Bruiser - The guy who does the sultans dirty work, a brutal and savage man/ogre. A really nasty piece of work. For him i would use the ogre paymaster, and simply sculpt him a turban.

Butcher - Now, here i am slightly unsure of what to do. A Djin/Gini is the forst thing that comes to mind, but i need more thought on him before i act upon a decision.

Hunter - A fur and ivory dealer, acompanied by his pet southland tigers/leopards. For him id stick with current model, again with a turban and then paint him and the cats how ever best fits.

Bulls - Soldiers/bandits, sculpt beards and turbans onto the models. maybe even a fezz on one? Add lots of pouches of gold and jewelry. Very little conversion work yet again, but will be very effiective with a darker paint job.

Ironguts - Sculpt viels onto the faces of each, in the same style as the one whos face is covered by chain mail 9though, for the conversions cloth would also be fine). Again pouches of gold, and jewelry. Opt for the swords rather than clubs if possible.

Leadbelchers - Same as the bulls.

Gnoblars - Mostly as they are, some with fezzes or turbans. Paint skin in a dark brown. In the fluff they could be desert dwelling creatures who have been bullied into submission much as in the OK book.

Scrap launcher - Replace Rhinox with a toy rhino, although for mine i will be sculpting a new beast based on the rhinos from dreamworks' iceage. (think a hairless rhinox)

Yheti - I have no clue yet. Perhaps kroxigor in shackles and painted a dark greeny brown? Like enslaved nile creatures?

Gorger - Model as it is, maybe with shackles to represent a totured slave gone wild and let loose on the enemy?

Slave giant - An enslaved titan shipped in from the eastern stepps, stripped and shackled and half starved. Beaten into the direction of the enemy.
I will use my scratch built giant for this.

Man eaters - Interpretting the name in a slightly different way, for these i was thiniking of sculpting ogre belly dancers :L hahaha. Mmmmmm Mm! 
(Ma milkshake brings all the boys to the yard... )

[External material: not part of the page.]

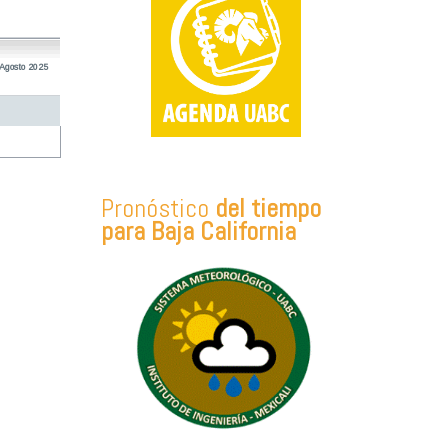
Agosto 2025
Pronóstico
del tiempo
para Baja California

Not really sure what else to mention. Will add some fluffy details, like monkeys and parrots and stuff to look more deserty and exotic. Was thinking a unit filler for the gnoblars could be a camel being pulled about by the little critters. 
Please do let me know what you think!! All suggestions will be strongly considered.


----------



## Orochi (Jan 28, 2009)

Turbans and scimiters.

Sculpt 'carpet' onto the base of each model and paint in fancy, bright colours.

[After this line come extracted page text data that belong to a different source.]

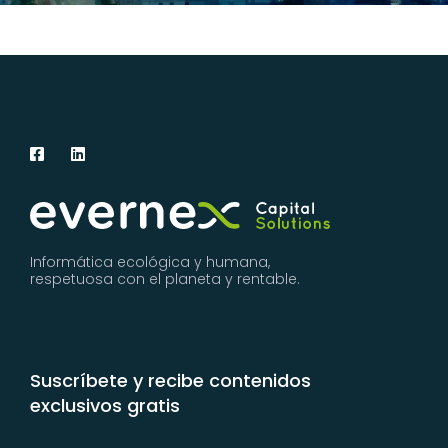
Informática ecológica y humana,
respetuosa con el planeta y rentable.
Suscríbete y recibe contenidos
exclusivos gratis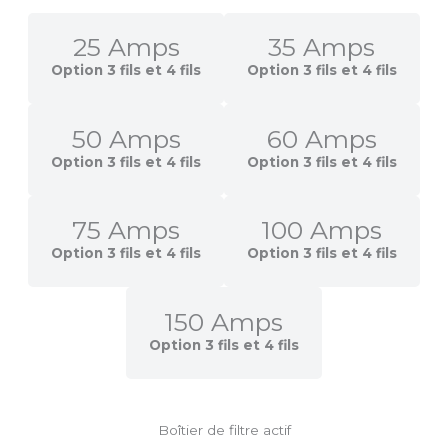
25 Amps
35 Amps
Option 3 fils et 4 fils
Option 3 fils et 4 fils
50 Amps
60 Amps
Option 3 fils et 4 fils
Option 3 fils et 4 fils
75 Amps
100 Amps
Option 3 fils et 4 fils
Option 3 fils et 4 fils
150 Amps
Option 3 fils et 4 fils
Boîtier de filtre actif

Would be so good to see that!


----------



## Viscount Vash (Jan 3, 2007)

This looks like a sweet plan.

I did have a look at doing an Araby themed OK army at the end of last year, but in the end went with Mongols. (Which were then shelved in favour of Tomb Kings  .)

I love the Fez idea for Knoblars, I was going to go with the Keffiyeh and iqal (Think Larwence of Arabia headdress) theme on these though.

Are you doing any spiked helmets with a turban around them?

I had a good bash at  mass producing spiked hats  with fur around them, my abandoned project log may be of use.










If I think of any of the things I had lightbulb moments with for Araby OKs I will let you know.


----------



## neilbatte (Jan 2, 2008)

Crocodile games do some really good ogre sized crocodile monsters called the Sebeki that could make for some awesome gorger stand ins.
There is also a guy on warseer who has sculpted some brilliant araby ogres in his fantasy project log titled Ogre maneaters but I can't seem to get a link to work.


----------



## GreenFaceMonkey (May 25, 2010)

Excellent stuff from all you guys so far, thankyou. As far as the hats go, im thinking just mainly turbans but will have a go at persian/saracen-y pointed helms for champions and stuff. The other araby army i considered, was high elves. Would be incredibly simple again. Just turbans on all models, all the units would be easily made to be deserty.
Should i post my ideas for that here or in a new thread?


----------



## Viscount Vash (Jan 3, 2007)

I would start a thread for it.
High Elf players are more likely to spot it and gain inspiration.


----------